### [DATA TO USE]
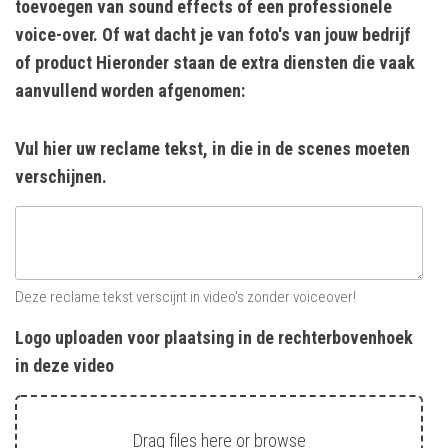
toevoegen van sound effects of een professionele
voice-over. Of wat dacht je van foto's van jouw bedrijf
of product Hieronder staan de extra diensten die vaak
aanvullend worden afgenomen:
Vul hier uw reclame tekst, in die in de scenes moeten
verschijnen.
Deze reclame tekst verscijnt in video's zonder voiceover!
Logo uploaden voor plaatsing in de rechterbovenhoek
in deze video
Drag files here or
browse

### [DESCRIPTION OF THE TASK]
Would you please write out the entries in full, exactly as they read, but without pictures?

### [WRITTEN ANSWER]
toevoegen van sound effects of een professionele
voice-over. Of wat dacht je van foto's van jouw bedrijf
of product Hieronder staan de extra diensten die vaak
aanvullend worden afgenomen:
Vul hier uw reclame tekst, in die in de scenes moeten
verschijnen.
Deze reclame tekst verscijnt in video's zonder voiceover!
Logo uploaden voor plaatsing in de rechterbovenhoek
in deze video
Drag files here or
browse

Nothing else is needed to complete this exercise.